Age-Related Macular Degeneration | Pharmacor | G7 | 2015

Last Updated 30 December 2015
In late age-related macular degeneration (AMD), vision deficits are noticeable, often debilitating, and can be a precursor to blindness. The availability of vascular endothelial growth factor (VEGF) inhibitor therapies delivered via intravitreal injection has revolutionized the treatment of the wet form of late AMD (wet AMD), in that the majority of drug-treated patients are now able to maintain visual acuity.
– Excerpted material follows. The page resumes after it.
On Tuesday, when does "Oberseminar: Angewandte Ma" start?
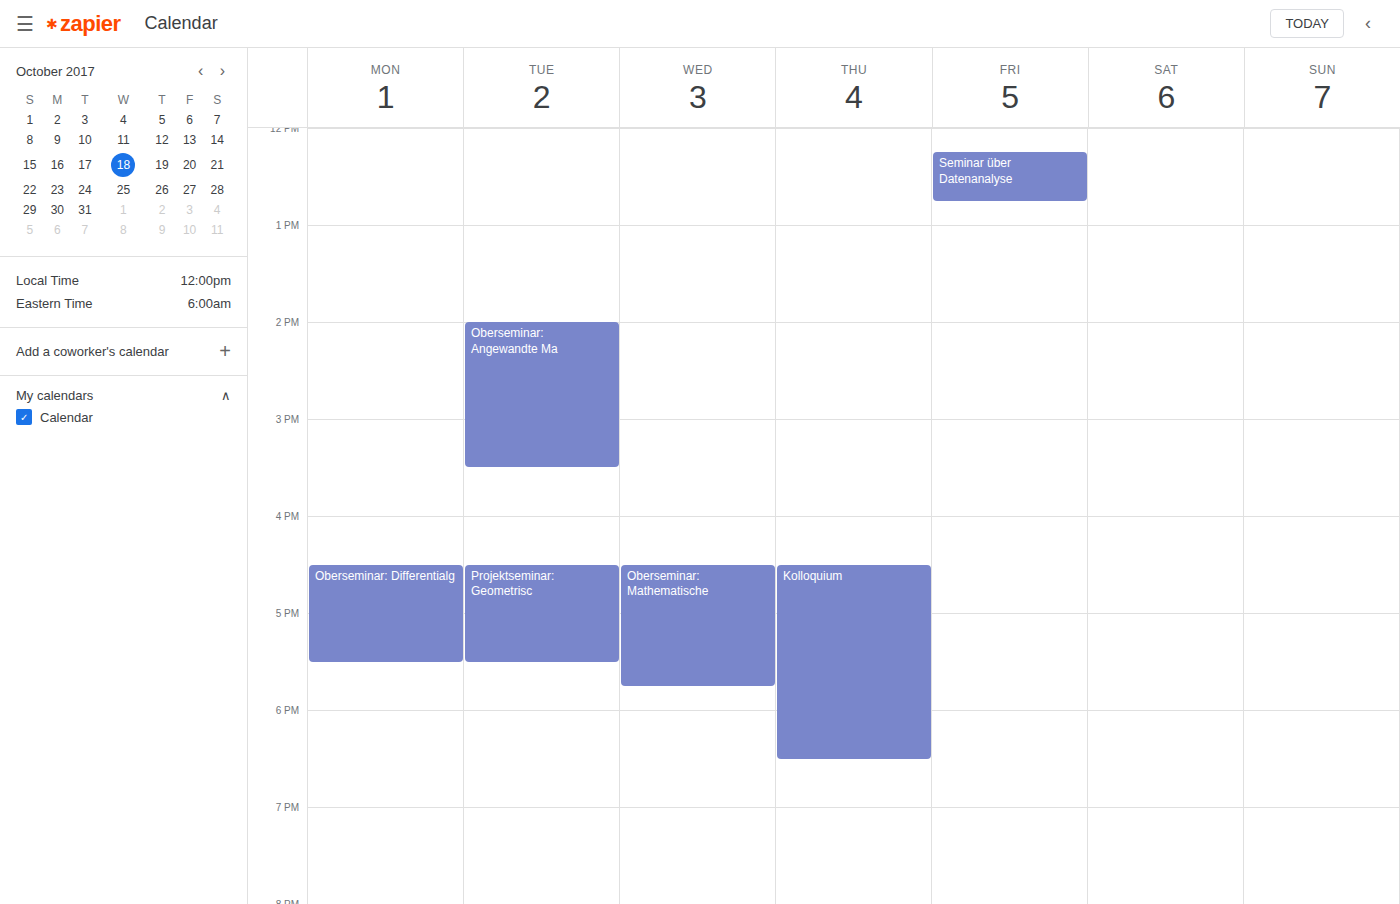
14:00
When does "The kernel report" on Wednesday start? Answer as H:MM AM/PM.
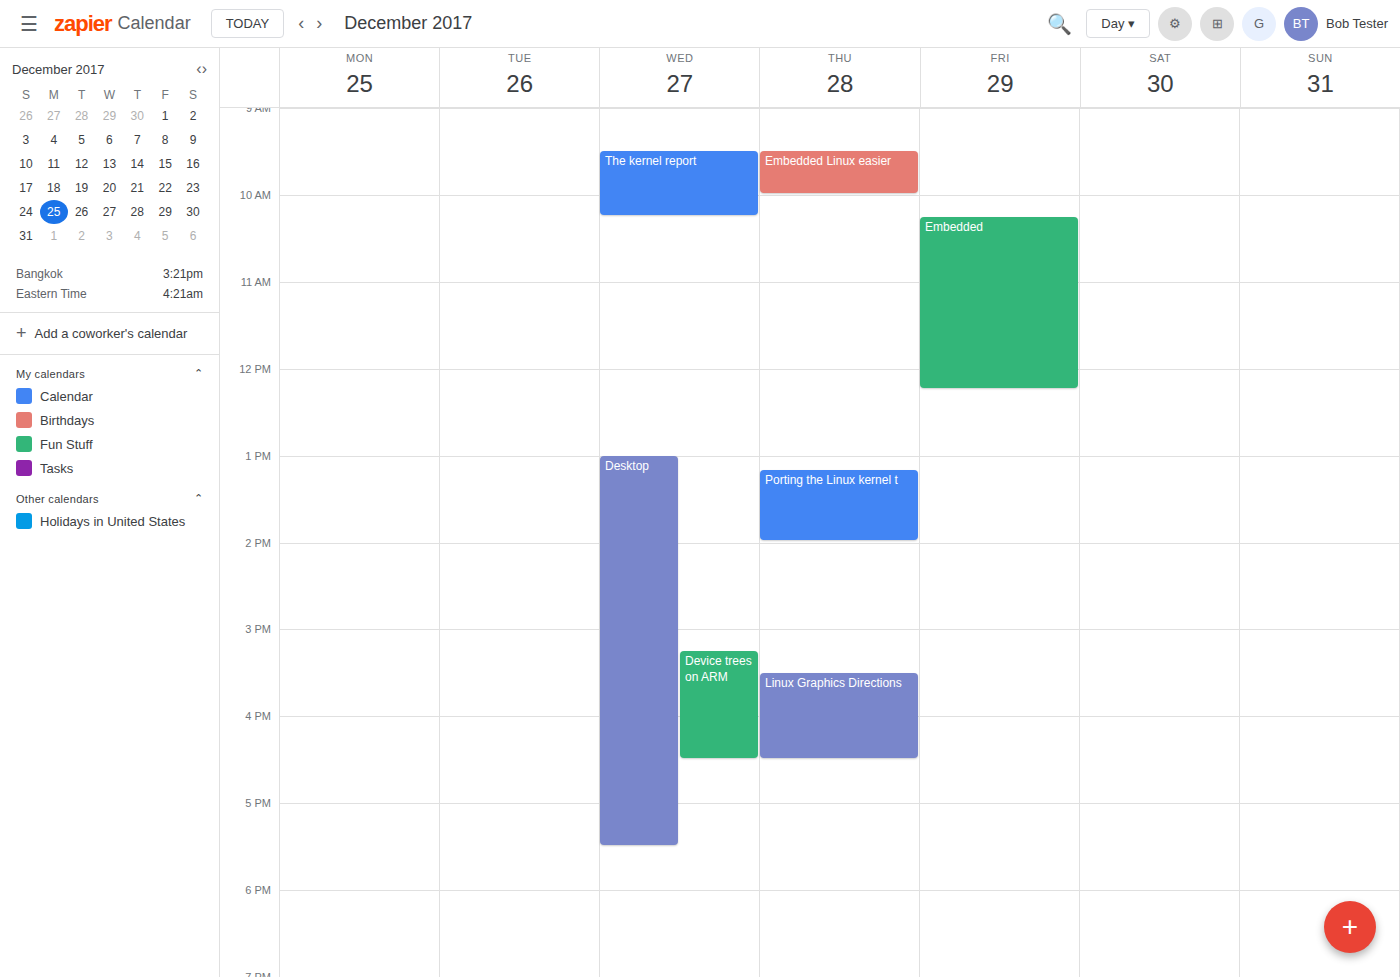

Current branded VEGF inhibitors will continue to dominate wet AMD treatment through the end of the 2014-2024 forecast period, but their patient share will be impacted by the anticipated launch of the first VEGF inhibitor biosimilars in the major markets under study. Adjunctive therapy is also expected to enter the wet AMD treatment algorithm—at present limited largely to monotherapy—which, along with the wet AMD emerging monotherapies, has the potential to address some unmet needs (e.g., improvements in visual outcomes, reduction in dosing frequency). Unlike for wet AMD, no therapies are approved for treating late dry AMD (i.e., geographic atrophy [GA]). The anticipated launch and subsequent uptake of first-to-market GA therapies toward the end of the study period is expected to have a dramatic effect on the AMD market, resulting in a rapid increase in the drug-treated patient population and sales.